Appellant testified that her addiction destroyed her marriage and resulted in the loss of her friends. She stated she knew she needed help and asked that the trial court place her in an extensive treatment program.
The presentence report shows that Appellant has convictions of the misdemeanors of failure to appear in court, public intoxication, driving on a revoked or suspended license, possession of narcotics equipment and twenty-one violations of the bad check law. The presentence report also details the various explanations offered by Appellant for her failure to keep her appointments with the probation officer preparing the presentence report.
Analysis
A defendant "who is an especially mitigated offender or standard offender convicted of a Class C, D, or E felony is presumed to be a favorable candidate for alternative sentencing in the absence of evidence to the contrary." T.C.A. § 40-35-102(6) (emphasis added). In choosing among possible sentencing alternatives, the trial court should consider T.C.A. § 40-35-105(5), which states, in pertinent part, "The potential or lack of potential for the rehabilitation or treatment of a defendant should be considered in determining the sentence alternative or length of a term to be imposed." Id. § 40-35-103(5); State v. Dowdy, 894 S.W.2d 301, 305 (Tenn.Crim.App. 1994). The trial court may consider a defendant's untruthfulness and lack of candor as they relate to the potential for rehabilitation. See State v. Nunley, 22 S.W.3d 282, 289 (Tenn.Crim.App. 1999); see also State v. Bunch, 646 S.W.2d 158, 160-61 (Tenn. 1983); State v. Zeolia, 928 S.W.2d 457, 463 (Tenn.Crim.App. 1996); State v. Williamson, 919 S.W.2d 69, 84 (Tenn.Crim.App. 1995); Dowdy, 894 S.W.2d at 305-06.

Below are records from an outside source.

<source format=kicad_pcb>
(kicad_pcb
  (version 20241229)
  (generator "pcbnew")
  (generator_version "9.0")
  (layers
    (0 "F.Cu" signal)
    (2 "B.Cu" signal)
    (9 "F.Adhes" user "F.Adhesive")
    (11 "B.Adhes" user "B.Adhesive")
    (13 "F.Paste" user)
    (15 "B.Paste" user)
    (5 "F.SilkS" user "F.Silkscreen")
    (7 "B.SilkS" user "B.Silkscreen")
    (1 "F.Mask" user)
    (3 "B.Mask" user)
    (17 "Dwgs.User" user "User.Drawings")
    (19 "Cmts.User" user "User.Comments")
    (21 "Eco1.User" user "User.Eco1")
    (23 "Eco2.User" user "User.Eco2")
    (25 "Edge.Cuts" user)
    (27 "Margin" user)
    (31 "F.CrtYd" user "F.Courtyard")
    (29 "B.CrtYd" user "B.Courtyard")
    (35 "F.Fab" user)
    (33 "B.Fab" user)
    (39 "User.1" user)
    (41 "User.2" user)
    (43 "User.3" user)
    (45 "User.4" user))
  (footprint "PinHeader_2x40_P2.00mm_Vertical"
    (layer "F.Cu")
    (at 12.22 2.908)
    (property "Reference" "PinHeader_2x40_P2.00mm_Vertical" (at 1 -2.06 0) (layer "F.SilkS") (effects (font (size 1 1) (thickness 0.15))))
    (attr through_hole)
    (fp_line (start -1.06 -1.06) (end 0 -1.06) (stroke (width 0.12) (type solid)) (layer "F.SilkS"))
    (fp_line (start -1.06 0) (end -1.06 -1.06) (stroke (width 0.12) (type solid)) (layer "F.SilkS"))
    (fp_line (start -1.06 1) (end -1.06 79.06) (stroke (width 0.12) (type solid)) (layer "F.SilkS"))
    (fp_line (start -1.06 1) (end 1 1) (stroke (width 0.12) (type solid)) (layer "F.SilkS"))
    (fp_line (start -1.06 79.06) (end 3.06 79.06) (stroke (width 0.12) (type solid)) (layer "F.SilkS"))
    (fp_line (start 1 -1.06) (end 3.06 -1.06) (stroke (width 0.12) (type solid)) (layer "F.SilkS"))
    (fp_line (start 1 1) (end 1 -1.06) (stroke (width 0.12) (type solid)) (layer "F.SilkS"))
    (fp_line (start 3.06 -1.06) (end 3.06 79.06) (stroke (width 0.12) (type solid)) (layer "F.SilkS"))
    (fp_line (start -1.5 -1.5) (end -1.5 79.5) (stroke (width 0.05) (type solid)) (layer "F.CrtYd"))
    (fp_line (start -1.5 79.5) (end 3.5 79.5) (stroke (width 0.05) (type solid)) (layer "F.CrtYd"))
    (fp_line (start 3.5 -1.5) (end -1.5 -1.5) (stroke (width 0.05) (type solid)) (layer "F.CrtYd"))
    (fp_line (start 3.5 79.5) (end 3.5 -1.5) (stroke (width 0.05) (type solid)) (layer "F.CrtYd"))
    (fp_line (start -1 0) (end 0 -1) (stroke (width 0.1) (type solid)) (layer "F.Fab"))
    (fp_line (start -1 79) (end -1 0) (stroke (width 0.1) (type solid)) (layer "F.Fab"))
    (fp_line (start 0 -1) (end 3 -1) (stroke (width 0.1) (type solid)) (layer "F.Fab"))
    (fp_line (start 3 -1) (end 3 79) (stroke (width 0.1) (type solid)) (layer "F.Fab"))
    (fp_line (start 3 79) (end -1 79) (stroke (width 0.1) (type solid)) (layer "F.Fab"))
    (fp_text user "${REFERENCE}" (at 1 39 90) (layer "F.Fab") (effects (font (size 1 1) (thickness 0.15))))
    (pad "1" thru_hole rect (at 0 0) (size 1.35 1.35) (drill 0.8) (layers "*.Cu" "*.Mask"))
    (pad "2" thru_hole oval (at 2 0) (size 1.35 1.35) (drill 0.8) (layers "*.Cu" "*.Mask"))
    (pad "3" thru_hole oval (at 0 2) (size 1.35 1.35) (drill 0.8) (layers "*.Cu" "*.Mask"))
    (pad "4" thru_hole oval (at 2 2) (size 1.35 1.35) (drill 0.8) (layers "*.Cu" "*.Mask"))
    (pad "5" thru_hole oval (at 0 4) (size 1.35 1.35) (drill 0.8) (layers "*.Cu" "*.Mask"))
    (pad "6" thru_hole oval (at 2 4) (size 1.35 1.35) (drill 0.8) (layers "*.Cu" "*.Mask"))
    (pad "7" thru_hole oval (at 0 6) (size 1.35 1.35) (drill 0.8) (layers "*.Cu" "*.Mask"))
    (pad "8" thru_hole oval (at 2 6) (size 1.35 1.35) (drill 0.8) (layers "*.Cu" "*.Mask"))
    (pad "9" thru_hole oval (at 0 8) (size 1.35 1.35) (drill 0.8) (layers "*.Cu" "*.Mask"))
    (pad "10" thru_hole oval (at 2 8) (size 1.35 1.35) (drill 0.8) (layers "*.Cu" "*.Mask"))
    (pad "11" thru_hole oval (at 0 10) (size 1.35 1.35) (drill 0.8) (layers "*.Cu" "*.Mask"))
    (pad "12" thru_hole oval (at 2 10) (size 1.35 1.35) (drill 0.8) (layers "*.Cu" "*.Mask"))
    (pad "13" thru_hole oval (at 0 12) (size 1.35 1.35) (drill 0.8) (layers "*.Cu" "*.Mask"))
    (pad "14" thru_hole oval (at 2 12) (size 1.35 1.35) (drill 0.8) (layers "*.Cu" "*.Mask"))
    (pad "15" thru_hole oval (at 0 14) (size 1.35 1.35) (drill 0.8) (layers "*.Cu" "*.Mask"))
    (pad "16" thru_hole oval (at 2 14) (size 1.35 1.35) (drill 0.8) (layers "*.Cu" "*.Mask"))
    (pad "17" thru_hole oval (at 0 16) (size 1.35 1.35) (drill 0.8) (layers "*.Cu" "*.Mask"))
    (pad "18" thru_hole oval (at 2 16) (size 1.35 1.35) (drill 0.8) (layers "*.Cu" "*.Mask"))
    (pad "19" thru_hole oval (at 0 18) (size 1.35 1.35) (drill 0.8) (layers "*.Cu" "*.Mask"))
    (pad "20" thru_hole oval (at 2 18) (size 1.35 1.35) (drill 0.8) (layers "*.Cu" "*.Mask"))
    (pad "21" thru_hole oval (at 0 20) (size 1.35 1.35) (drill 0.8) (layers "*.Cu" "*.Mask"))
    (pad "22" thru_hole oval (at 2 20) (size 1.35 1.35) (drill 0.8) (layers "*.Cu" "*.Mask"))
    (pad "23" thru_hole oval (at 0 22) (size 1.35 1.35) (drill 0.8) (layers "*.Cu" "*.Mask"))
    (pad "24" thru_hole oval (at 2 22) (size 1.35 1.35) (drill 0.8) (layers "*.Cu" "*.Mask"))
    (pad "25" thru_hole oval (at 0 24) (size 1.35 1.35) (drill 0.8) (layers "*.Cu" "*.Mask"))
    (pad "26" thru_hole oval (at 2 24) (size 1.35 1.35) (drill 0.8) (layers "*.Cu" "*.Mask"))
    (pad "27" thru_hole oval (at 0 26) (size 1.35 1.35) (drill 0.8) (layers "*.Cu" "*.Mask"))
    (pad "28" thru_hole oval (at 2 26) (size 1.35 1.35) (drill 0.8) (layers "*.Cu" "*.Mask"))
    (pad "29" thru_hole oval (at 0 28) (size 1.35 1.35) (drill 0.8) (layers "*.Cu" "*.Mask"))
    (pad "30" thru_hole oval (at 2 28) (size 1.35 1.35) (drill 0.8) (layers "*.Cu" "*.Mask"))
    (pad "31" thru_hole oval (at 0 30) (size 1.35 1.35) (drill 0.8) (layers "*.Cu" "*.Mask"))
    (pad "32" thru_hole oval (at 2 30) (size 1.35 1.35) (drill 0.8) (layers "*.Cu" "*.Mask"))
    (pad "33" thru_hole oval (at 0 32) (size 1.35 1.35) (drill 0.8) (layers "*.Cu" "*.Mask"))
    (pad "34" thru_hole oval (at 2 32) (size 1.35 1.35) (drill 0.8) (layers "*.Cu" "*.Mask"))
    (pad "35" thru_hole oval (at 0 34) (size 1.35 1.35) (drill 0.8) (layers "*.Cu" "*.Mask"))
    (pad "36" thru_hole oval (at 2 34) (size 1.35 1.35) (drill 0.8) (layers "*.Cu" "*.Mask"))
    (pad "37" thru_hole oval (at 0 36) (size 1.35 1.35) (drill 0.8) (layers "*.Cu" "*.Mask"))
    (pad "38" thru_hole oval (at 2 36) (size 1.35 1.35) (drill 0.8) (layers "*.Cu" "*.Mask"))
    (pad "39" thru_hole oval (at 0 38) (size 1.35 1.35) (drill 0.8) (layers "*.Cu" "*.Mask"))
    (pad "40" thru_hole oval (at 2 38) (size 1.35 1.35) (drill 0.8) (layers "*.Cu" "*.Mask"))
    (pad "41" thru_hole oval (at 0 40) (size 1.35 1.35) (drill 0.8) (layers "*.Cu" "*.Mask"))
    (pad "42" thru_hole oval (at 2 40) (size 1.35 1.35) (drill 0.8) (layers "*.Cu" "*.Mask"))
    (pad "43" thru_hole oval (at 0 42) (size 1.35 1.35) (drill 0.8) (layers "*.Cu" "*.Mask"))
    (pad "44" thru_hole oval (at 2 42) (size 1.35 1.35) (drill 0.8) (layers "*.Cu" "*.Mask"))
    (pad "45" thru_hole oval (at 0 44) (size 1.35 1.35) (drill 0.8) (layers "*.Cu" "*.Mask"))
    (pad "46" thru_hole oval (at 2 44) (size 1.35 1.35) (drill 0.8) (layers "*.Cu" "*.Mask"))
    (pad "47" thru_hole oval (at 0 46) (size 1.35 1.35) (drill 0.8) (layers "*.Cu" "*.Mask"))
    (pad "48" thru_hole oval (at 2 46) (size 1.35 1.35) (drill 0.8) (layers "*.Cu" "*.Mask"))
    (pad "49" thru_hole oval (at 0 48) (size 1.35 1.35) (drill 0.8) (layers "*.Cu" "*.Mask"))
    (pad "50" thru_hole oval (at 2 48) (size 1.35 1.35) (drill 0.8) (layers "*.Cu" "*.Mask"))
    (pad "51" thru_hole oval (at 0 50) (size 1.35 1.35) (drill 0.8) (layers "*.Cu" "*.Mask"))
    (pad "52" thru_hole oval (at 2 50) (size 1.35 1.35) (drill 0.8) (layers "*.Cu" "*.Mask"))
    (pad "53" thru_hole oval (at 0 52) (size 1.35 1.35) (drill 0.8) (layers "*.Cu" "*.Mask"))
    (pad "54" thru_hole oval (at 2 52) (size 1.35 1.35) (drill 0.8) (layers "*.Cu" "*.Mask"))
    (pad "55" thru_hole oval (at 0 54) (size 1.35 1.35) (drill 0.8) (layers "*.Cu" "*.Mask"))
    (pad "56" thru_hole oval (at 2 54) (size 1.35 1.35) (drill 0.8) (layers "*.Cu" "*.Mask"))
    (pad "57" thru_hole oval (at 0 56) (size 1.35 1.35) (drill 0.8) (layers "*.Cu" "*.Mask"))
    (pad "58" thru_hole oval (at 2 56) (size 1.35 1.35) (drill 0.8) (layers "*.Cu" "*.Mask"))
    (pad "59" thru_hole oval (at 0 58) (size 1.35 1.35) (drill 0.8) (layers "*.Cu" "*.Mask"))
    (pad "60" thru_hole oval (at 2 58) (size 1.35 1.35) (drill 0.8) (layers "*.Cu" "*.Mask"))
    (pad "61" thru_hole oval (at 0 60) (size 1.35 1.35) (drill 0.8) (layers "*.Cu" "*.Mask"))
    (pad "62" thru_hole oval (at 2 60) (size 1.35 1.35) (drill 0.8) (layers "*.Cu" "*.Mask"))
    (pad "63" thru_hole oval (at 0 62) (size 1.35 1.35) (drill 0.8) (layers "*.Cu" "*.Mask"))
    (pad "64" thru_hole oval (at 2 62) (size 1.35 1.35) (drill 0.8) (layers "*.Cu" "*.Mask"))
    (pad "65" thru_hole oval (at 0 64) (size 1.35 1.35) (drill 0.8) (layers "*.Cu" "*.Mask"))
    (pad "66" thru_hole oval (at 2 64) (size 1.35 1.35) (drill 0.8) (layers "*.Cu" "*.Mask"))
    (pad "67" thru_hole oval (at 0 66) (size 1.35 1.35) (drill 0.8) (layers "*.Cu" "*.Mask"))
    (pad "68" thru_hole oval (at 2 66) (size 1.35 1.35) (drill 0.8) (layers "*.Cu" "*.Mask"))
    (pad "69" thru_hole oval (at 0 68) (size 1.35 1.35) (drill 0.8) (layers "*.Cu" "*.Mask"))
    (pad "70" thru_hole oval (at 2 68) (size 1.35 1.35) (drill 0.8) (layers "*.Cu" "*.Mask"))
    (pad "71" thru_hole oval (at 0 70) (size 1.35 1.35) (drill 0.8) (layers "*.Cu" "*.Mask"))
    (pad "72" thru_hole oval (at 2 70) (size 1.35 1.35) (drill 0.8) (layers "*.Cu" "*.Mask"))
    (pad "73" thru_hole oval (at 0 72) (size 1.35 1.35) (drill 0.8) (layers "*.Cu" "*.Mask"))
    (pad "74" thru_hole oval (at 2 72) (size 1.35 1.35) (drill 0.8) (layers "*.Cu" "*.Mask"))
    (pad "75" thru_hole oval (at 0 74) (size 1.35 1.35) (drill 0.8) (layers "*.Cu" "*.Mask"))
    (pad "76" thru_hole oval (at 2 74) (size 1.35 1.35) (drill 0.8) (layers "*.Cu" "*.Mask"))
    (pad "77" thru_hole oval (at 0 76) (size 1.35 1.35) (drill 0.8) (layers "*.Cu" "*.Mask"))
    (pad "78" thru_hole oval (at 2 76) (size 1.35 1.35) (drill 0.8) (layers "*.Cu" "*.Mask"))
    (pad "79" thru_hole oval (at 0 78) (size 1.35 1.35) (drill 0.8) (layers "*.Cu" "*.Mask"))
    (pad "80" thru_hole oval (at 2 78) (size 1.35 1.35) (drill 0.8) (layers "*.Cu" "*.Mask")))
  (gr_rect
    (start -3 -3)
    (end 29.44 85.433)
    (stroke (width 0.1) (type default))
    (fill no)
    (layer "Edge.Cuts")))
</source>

As a Range I standard offender convicted of a Class D felony, Appellant is presumed to be a favorable candidate for a sentence involving an alternative to complete incarceration. However, all offenders who meet the criteria are not entitled to relief; instead, sentencing issues must be determined by the facts and circumstances of each case. See State v. Taylor, 744 S.W.2d 919, 922 (Tenn.Crim.App. 1987) (citing State v. Moss, 727 S.W.2d 229, 235 (Tenn. 1986)). Even if a defendant is presumed to be a favorable candidate for alternative sentencing under T.C.A. § 40-35-102(6), the statutory presumption of an alternative sentence may be overcome if:
(A) Confinement is necessary to protect society by restraining a defendant who has a long history of criminal conduct;
(B) Confinement is necessary to avoid depreciating the seriousness of the offense or confinement is particularly suited to provide an effective deterrence to others likely to commit similar offenses; or
(C) Measures less restrictive than confinement have frequently or recently been applied unsuccessfully to the defendant. . . .
In the case herein, Appellant has a record of writing bad checks and failure to appear in court as ordered. Measures less restrictive than confinement have repeatedly proven to be ineffective in deterring Appellant's criminal behavior. Her failure to pay court costs as ordered in previous cases and multiple excuses for failing to keep appointments with the probation officer preparing her presentence report support the trial court's determination that Appellant's potential for rehabilitation is poor. While this Court does not doubt that Appellant's criminal behavior may be due in large measure to her drug addiction, the record in this appeal amply supports the trial court's decision to order that Appellant's three-year sentence be served in confinement.
Conclusion
The judgment of the trial court is affirmed.